About this task — Copy out each line of the listing below where the string "that" appears.
*** Data for processing ***
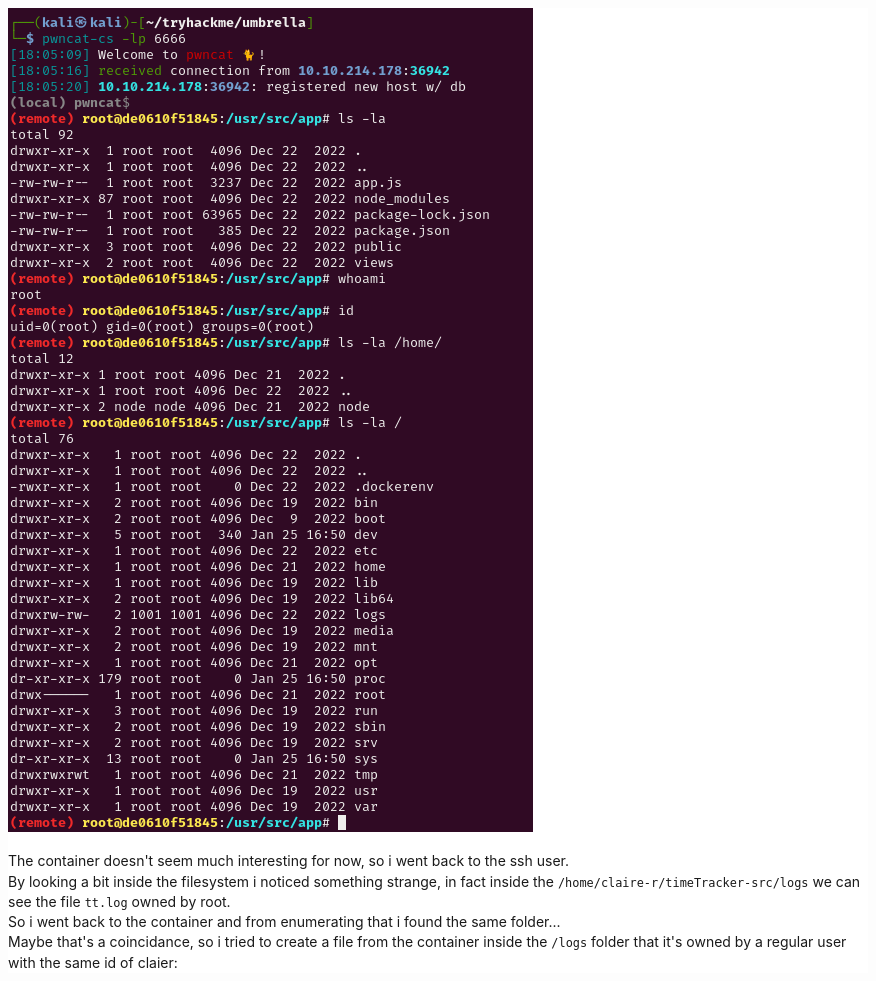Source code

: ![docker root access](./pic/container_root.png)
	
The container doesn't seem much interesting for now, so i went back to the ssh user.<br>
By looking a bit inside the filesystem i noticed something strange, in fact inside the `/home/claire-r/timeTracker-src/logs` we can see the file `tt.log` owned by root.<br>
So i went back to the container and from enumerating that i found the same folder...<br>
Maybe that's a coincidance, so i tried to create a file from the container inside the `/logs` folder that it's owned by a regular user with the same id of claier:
***
*** Data for processing ***
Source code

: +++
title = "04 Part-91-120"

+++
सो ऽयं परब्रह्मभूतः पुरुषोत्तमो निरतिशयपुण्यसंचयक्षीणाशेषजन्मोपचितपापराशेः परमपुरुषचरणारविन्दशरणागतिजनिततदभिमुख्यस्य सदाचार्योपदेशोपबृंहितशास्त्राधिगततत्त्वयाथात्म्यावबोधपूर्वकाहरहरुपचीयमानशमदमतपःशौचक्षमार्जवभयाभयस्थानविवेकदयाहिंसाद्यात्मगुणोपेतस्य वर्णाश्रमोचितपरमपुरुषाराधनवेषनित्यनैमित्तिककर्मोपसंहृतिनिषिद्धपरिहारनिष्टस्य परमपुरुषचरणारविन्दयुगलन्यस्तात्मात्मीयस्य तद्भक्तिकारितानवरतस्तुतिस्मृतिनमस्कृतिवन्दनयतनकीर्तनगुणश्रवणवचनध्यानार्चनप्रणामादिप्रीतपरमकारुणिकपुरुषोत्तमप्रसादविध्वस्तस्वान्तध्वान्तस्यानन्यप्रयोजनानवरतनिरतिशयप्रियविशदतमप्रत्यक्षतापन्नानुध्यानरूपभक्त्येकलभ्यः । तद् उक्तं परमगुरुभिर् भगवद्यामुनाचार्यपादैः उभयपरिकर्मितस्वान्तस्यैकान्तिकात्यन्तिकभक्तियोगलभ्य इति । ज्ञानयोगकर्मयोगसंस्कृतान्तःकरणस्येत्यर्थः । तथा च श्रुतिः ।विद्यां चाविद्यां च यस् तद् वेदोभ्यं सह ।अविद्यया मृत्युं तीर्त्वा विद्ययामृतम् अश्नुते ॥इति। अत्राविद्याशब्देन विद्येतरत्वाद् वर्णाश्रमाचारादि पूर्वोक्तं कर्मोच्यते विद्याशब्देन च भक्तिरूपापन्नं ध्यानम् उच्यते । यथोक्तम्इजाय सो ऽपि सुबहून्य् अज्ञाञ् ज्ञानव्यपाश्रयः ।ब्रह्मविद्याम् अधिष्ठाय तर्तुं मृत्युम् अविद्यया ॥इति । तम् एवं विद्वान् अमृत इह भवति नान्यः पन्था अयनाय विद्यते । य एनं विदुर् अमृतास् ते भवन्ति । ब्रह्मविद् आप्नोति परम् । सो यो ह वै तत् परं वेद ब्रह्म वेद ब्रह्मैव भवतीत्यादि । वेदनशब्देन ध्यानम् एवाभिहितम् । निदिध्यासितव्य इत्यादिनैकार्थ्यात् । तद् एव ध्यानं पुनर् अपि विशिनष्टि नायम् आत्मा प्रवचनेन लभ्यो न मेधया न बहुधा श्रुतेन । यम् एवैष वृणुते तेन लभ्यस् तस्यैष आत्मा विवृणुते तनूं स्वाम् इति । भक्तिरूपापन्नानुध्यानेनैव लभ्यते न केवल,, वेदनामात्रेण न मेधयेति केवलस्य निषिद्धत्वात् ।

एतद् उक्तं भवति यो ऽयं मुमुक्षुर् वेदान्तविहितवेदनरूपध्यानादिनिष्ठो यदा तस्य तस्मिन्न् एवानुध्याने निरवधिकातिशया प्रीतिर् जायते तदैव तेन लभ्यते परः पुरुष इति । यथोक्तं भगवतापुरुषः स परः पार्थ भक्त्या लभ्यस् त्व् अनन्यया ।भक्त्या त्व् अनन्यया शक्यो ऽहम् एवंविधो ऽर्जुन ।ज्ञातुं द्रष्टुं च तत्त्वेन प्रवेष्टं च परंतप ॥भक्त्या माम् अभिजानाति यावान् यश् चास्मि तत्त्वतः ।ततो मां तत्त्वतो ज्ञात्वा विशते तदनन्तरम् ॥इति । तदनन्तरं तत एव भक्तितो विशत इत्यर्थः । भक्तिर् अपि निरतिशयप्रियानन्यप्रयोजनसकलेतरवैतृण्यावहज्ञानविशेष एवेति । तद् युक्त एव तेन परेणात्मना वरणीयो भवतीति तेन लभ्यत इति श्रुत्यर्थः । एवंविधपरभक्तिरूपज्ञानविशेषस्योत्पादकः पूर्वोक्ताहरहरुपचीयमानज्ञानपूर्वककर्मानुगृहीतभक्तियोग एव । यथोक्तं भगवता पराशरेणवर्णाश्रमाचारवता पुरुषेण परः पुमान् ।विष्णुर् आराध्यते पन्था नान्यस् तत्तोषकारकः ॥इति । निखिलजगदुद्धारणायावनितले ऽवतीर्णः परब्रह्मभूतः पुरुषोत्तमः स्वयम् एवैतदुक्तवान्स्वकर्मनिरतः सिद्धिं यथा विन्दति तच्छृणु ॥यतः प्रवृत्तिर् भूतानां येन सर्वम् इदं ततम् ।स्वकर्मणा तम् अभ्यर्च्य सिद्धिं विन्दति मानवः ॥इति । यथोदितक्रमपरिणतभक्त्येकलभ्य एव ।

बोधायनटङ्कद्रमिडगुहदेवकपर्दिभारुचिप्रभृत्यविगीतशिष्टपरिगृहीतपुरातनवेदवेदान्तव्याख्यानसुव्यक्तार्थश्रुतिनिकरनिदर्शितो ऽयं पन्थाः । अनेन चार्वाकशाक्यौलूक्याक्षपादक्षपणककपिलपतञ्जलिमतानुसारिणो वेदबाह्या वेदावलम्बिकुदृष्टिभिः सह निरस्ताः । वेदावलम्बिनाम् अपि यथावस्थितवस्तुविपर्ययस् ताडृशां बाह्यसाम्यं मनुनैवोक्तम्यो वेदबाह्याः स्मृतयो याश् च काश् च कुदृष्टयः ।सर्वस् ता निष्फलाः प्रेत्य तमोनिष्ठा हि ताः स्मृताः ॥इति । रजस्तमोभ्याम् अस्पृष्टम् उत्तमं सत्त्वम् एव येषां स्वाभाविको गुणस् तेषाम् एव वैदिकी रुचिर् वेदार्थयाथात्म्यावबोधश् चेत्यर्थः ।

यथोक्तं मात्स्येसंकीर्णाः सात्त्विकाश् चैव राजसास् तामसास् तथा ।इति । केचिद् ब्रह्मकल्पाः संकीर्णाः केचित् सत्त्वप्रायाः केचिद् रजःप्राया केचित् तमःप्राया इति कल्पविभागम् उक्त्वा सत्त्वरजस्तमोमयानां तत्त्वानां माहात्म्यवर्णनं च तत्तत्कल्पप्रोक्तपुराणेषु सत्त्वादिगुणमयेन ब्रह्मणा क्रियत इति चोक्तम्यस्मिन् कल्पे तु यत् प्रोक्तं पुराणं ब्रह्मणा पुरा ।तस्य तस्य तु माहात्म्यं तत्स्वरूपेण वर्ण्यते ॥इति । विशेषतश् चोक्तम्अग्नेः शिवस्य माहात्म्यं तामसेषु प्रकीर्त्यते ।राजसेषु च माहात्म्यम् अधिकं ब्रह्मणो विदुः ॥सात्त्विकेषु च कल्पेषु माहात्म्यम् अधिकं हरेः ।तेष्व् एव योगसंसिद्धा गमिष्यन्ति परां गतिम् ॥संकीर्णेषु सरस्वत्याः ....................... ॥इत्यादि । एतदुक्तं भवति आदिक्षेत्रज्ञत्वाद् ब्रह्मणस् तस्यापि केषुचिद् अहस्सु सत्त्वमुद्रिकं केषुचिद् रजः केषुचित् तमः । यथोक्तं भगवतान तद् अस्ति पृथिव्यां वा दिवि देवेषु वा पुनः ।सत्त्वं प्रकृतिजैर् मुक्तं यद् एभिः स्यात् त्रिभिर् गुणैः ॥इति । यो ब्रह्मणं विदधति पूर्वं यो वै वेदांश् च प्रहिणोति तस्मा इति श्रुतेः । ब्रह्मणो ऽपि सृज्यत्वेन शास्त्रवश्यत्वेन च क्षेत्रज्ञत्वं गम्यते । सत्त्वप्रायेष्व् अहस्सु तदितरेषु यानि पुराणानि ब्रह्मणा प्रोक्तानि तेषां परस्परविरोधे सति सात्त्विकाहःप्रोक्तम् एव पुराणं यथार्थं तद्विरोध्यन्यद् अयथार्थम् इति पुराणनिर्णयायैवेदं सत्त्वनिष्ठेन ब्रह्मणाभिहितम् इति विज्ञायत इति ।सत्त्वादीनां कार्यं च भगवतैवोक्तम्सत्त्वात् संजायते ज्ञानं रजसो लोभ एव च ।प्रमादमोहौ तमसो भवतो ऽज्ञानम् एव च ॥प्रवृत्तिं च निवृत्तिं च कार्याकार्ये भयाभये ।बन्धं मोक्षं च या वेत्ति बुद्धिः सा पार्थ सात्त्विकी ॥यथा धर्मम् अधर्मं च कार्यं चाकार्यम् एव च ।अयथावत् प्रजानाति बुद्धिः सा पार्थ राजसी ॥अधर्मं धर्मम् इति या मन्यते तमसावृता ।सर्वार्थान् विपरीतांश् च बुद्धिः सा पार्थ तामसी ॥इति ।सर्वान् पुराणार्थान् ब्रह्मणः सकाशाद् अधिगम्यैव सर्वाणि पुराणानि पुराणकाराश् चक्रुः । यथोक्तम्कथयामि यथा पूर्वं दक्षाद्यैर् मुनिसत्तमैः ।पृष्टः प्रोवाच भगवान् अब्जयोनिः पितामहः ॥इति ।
***
Solution below —
So i went back to the container and from enumerating that i found the same folder...<br>
Maybe that's a coincidance, so i tried to create a file from the container inside the `/logs` folder that it's owned by a regular user with the same id of claier:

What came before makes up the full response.